■ Instructions to follow ■
Go through the listing and write out all of it exactly.

****************

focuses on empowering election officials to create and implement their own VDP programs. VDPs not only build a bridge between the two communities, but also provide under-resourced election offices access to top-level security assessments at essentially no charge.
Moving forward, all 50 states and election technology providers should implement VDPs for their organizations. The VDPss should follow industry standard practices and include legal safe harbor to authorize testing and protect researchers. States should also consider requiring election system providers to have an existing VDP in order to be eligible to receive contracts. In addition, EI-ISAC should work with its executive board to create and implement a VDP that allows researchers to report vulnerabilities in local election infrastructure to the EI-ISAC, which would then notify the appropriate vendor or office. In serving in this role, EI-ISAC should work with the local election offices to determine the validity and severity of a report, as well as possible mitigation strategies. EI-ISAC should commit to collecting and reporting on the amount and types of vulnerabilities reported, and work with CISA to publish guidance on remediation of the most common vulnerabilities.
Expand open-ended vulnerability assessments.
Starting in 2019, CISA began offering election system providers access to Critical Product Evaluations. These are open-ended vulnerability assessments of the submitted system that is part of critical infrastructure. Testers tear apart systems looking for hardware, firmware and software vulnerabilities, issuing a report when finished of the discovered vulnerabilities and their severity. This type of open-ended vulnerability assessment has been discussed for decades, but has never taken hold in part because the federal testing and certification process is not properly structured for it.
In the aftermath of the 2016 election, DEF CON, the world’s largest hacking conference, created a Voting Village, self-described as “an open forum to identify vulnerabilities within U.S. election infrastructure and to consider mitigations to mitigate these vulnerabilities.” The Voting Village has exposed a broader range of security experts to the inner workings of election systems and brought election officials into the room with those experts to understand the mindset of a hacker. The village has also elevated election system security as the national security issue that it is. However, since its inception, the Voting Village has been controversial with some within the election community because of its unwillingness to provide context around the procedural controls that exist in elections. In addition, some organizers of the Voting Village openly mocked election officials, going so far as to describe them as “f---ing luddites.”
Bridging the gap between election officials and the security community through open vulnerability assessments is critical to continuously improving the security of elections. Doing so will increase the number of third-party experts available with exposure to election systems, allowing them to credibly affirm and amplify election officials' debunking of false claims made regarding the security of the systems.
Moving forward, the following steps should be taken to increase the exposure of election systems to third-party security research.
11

****************

■ Expected output ■
focuses on empowering election officials to create and implement their own VDP programs. VDPs not only build a bridge between the two communities, but also provide under-resourced election offices access to top-level security assessments at essentially no charge.
Moving forward, all 50 states and election technology providers should implement VDPs for their organizations. The VDPss should follow industry standard practices and include legal safe harbor to authorize testing and protect researchers. States should also consider requiring election system providers to have an existing VDP in order to be eligible to receive contracts. In addition, EI-ISAC should work with its executive board to create and implement a VDP that allows researchers to report vulnerabilities in local election infrastructure to the EI-ISAC, which would then notify the appropriate vendor or office. In serving in this role, EI-ISAC should work with the local election offices to determine the validity and severity of a report, as well as possible mitigation strategies. EI-ISAC should commit to collecting and reporting on the amount and types of vulnerabilities reported, and work with CISA to publish guidance on remediation of the most common vulnerabilities.
Expand open-ended vulnerability assessments.
Starting in 2019, CISA began offering election system providers access to Critical Product Evaluations. These are open-ended vulnerability assessments of the submitted system that is part of critical infrastructure. Testers tear apart systems looking for hardware, firmware and software vulnerabilities, issuing a report when finished of the discovered vulnerabilities and their severity. This type of open-ended vulnerability assessment has been discussed for decades, but has never taken hold in part because the federal testing and certification process is not properly structured for it.
In the aftermath of the 2016 election, DEF CON, the world’s largest hacking conference, created a Voting Village, self-described as “an open forum to identify vulnerabilities within U.S. election infrastructure and to consider mitigations to mitigate these vulnerabilities.” The Voting Village has exposed a broader range of security experts to the inner workings of election systems and brought election officials into the room with those experts to understand the mindset of a hacker. The village has also elevated election system security as the national security issue that it is. However, since its inception, the Voting Village has been controversial with some within the election community because of its unwillingness to provide context around the procedural controls that exist in elections. In addition, some organizers of the Voting Village openly mocked election officials, going so far as to describe them as “f---ing luddites.”
Bridging the gap between election officials and the security community through open vulnerability assessments is critical to continuously improving the security of elections. Doing so will increase the number of third-party experts available with exposure to election systems, allowing them to credibly affirm and amplify election officials' debunking of false claims made regarding the security of the systems.
Moving forward, the following steps should be taken to increase the exposure of election systems to third-party security research.
11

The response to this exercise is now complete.